Workers’ Compensation is yet another piece of being a legitimate, honestly run business protecting its clients as well as its employees and itself.
We started in 1998 as a one man show – just Charles. After some years it became apparent Charles would not be able to keep up with the workload Charles was generating.
A choice had to be made. Charles alone didn’t get some projects because the question often came up: “What happens if Charles is on vacation? Sick? Etc.?”
The only path to growth was building a team. So that’s what we did. We became a team of 8-10 people at any time. We have the owner at this since 1998, the next in charge at it since 2005 and so on. The team grew. We were able to cover all aspects of web development. Team members go on vacation, are out sick, or whatever – but work continues to get done.
We’ve encountered many clients who previously dealt with “one person shows”. These clients spent much time frustrated and having to wait for important web changes to be done until that individual could get to it. With a team everything gets done quickly by whichever technician is available.
Think in terms of having a team behind you. When you need your work done you need it done. Period.
This is what our clients needed and we evolved to meet our clients’ needs.
The Small Business Association said in March 2019 roughly 30% of businesses failed during their first two years of opening. At the five year mark about 50% failed. At ten years around 70% had failed.

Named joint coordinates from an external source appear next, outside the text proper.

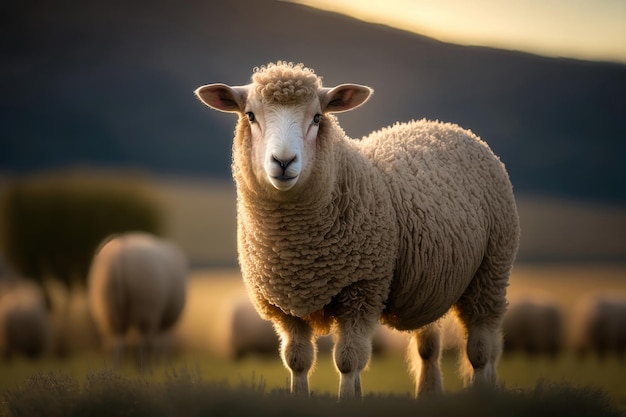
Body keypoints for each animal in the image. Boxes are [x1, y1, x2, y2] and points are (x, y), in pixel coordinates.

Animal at [86, 232, 186, 366]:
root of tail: (120, 254)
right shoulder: (165, 319)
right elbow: (160, 341)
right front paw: (160, 362)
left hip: (108, 308)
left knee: (117, 341)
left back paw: (117, 366)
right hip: (145, 307)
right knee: (142, 342)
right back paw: (143, 365)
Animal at [195, 61, 516, 396]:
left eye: (317, 117)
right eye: (250, 115)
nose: (283, 161)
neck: (298, 252)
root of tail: (442, 125)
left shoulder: (363, 288)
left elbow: (348, 362)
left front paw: (350, 397)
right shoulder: (285, 304)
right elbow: (297, 361)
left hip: (491, 269)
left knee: (483, 350)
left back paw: (483, 389)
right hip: (432, 283)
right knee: (428, 346)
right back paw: (428, 392)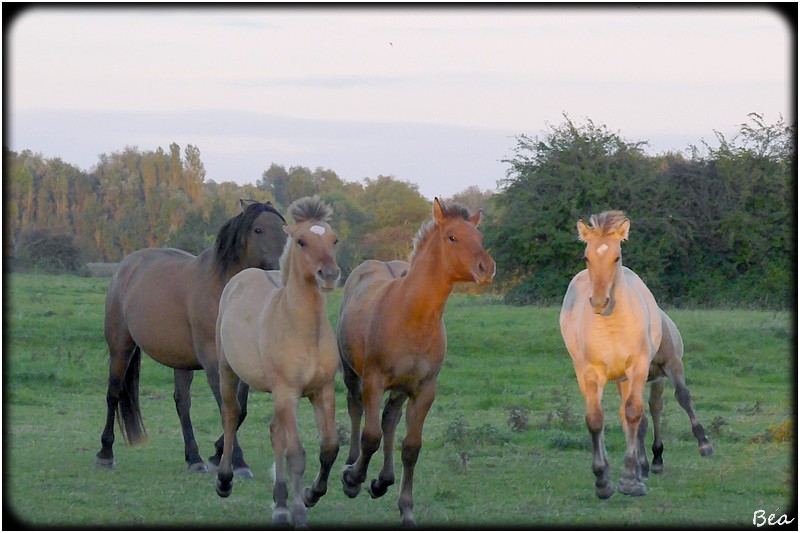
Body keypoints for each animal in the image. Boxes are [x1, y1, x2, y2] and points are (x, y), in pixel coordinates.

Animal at [96, 200, 288, 478]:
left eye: (284, 227)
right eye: (258, 230)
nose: (283, 268)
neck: (224, 291)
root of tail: (127, 266)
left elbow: (240, 409)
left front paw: (218, 453)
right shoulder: (213, 363)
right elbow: (228, 408)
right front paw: (237, 461)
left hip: (180, 361)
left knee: (182, 403)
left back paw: (194, 457)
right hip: (121, 347)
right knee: (113, 393)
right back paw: (105, 453)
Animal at [212, 193, 340, 524]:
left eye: (333, 240)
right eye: (301, 241)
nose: (329, 275)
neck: (302, 329)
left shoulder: (322, 391)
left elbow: (329, 447)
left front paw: (310, 495)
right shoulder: (288, 392)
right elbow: (296, 454)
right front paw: (300, 512)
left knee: (274, 432)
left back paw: (280, 503)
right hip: (229, 371)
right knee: (231, 415)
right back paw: (225, 480)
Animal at [336, 197, 494, 524]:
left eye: (480, 237)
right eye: (452, 237)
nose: (487, 267)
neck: (411, 316)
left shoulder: (424, 390)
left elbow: (410, 447)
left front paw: (405, 507)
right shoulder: (374, 381)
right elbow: (370, 437)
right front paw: (353, 479)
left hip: (399, 389)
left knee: (390, 419)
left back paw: (383, 479)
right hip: (351, 373)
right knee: (356, 409)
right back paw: (351, 464)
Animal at [560, 209, 716, 498]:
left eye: (616, 257)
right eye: (587, 257)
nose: (600, 302)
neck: (611, 327)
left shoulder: (647, 367)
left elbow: (643, 410)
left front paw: (630, 479)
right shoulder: (592, 373)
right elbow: (597, 419)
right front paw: (603, 479)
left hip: (651, 374)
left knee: (659, 406)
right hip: (611, 378)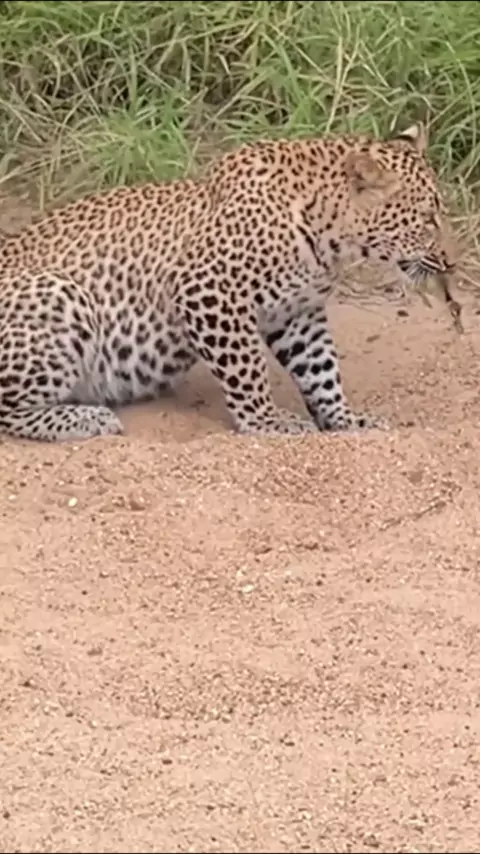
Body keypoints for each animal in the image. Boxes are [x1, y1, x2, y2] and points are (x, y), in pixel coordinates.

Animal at [0, 121, 457, 443]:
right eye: (427, 218)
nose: (450, 262)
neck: (330, 240)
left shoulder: (299, 314)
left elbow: (322, 370)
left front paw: (345, 418)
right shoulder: (207, 290)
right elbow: (247, 366)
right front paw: (267, 421)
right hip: (63, 296)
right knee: (7, 410)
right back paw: (86, 417)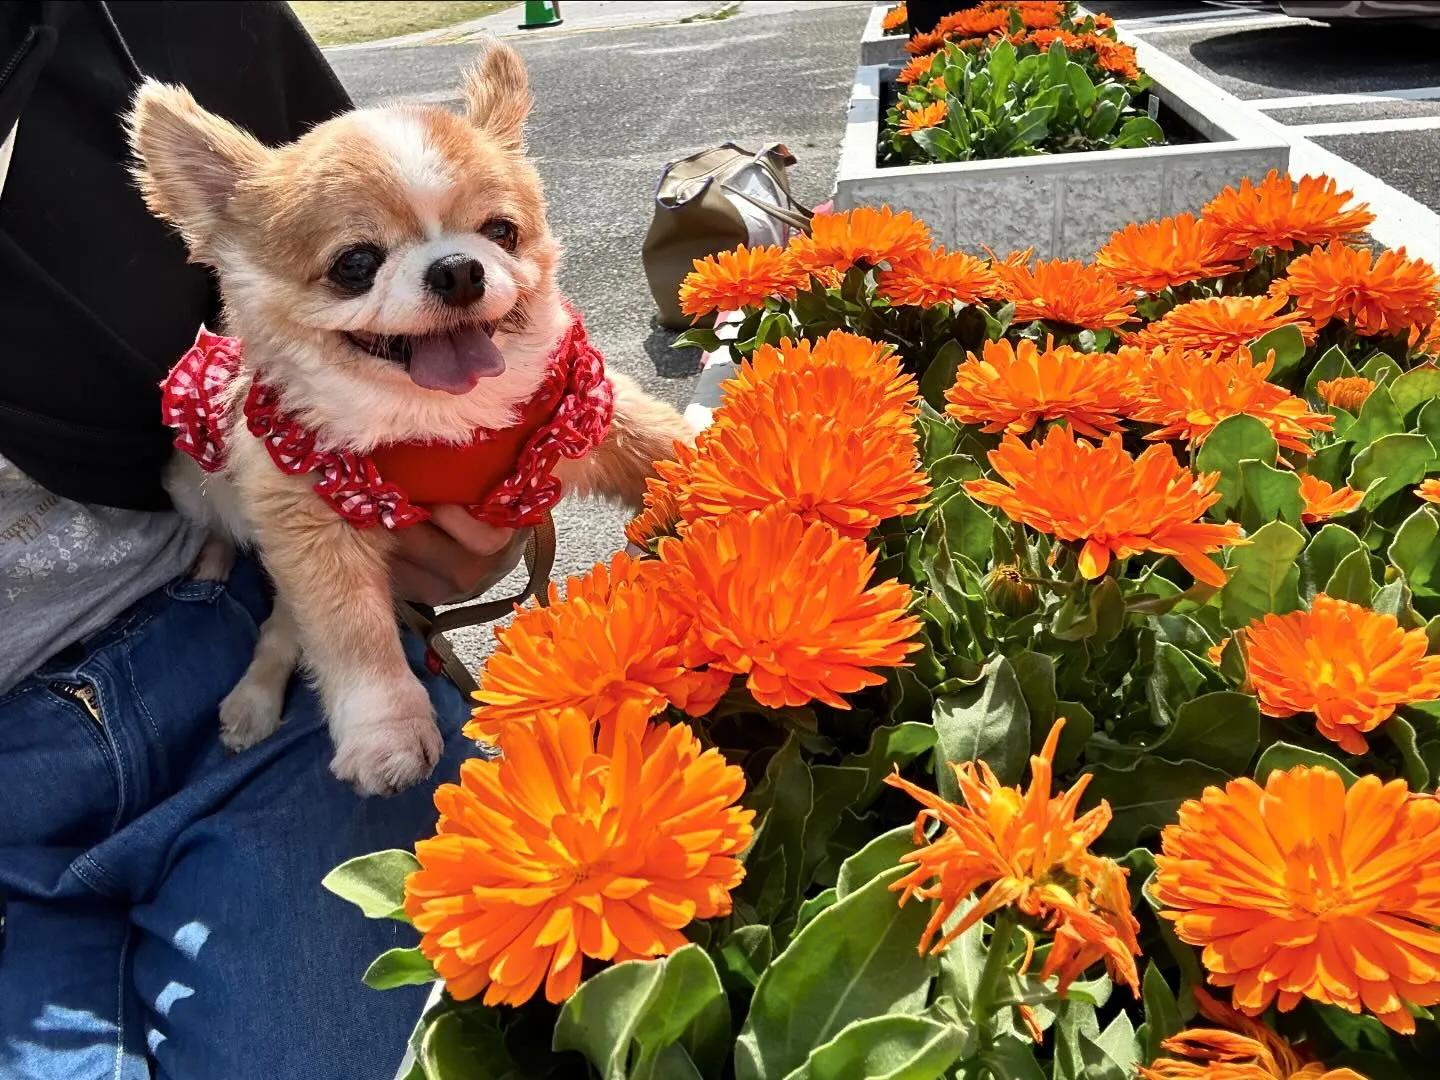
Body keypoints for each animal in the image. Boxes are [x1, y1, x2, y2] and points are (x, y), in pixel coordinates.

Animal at [126, 46, 688, 794]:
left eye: (501, 231)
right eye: (356, 263)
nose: (458, 269)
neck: (442, 420)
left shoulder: (575, 412)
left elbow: (665, 442)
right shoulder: (310, 509)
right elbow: (352, 631)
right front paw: (385, 732)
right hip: (202, 488)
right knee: (262, 592)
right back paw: (239, 662)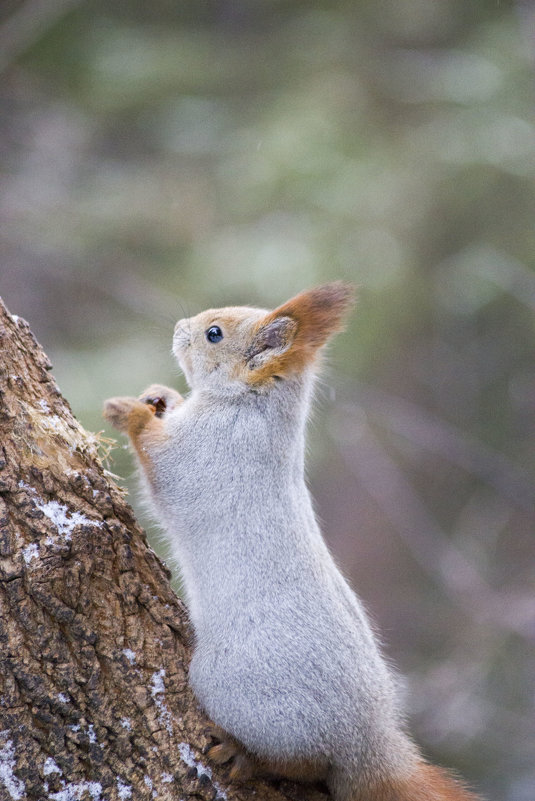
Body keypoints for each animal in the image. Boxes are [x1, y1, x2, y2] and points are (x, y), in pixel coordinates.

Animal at [103, 282, 482, 800]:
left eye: (214, 334)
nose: (180, 329)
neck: (248, 404)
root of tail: (365, 744)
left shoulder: (205, 453)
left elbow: (160, 458)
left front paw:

Remember this is ALL businesses – not just web businesses. I’ve seen many go under in the years since 1998 when I started in this business. Usually that news comes from our new web clients – who don’t even know what happened to their past developers – they just became unreachable or unresponsive.
Obviously there is no sure thing – no guarantee – that any business is always going to be there. That being said, there are many things that measure the likelihood of success. Look at factors like five to nine employees versus few or none. Look at employee longevity. Look at how they get their business – through referrals versus constant advertising. Look at whether they have a handful of web clients versus many.
Don’t risk having someone handle your web presence who won’t be there for the duration. Common sense dictates that a company that’s been around over ten years with a team that does most of its business through referrals for many, many clients is going to be way more reliable for you in the long term.
Our exposure to thousands of web clients has shown us many folks who’ve been exposed to scam artists, fly by nights, and outright crooks over the years. We’ve had clients that had paid money down to previous developers with no work done whatsoever.
Luckily, most legitimate reliable web development businesses have ethics. Part of building confidence in one’s client base is doing what is necessary to be a legitimate business. Fly-by-nights don’t bother with registering their business or any of the other numerous details of doing business that being a legitimate business entails.
It’s very simple to check to see if a business is legitimate – i.e., registered. Here are links to websites where one can check out businesses in several states in and around New England: NH MA ME VT
Doing a little research like this can save you a ton of headaches later. Dealing with a business that is willing to do the initial work of operating legitimately greatly increases the odds they are going to be reliable and honest in their dealings with you.
While there’s never a total guarantee, coupling this with other items in our checklist helps narrow the field to give you the best odds of developing a good business relationship.